When taking golf lessons we might expect dramatic results right away; if we don’t get these results sometime we abandon the practice and go back to what we were trying to change in the first place. I am asking you to stick with what you are working on; if the results don’t come overnight don’t be discouraged.

Joshua Breen, The Links at Northfork

Joshua Breen, The Links at Northfork

It takes many hours and hard work to develop good habits, especially if our body and mind have been thinking and doing something else for years. If we are expecting overnight results the expectations are unrealistic and thus part of the problem.

Be realistic; if we put in the time, the desired results will start to show up.

If you keep plugging away and bite off bits of the game, before you know it you are on the 18th hole and you don’t have to remember how many over par you are, because you will be under par.

A good rule is to work on one thing at a time.

Let your body and mind develop the new feeling and perception and be slow with it, make sure to ingrain the good habits.

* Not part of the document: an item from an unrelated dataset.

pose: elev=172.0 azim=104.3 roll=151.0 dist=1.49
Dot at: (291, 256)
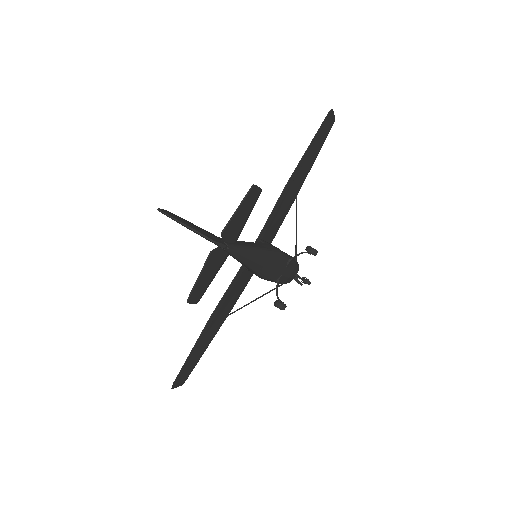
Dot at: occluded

Be patient with the good habit; it can disappear before you know it, so conquer the good habit. Once you have in ingrained, try the opposite just to see how it feels.

I like to try the opposite of what I am working; just to make sure what I am working on is correct.

An example of that is – if I am chipping and most of the weight on my body is on my front foot, I would switch it to my back foot to see what it does to the shot type. Another example is, if I am swinging really hard with my upper body, maybe I will swing slower with the upper body and try and use more force with the lower body.

I always try the opposite in golf just to see what it does, so I know if I am doing something wrong on the course I can correct it after a swing or two.

One shot at a time one problem at a time.

Joshua Breen is the PGA head golf professional at The Links at Northfork in Ramsey.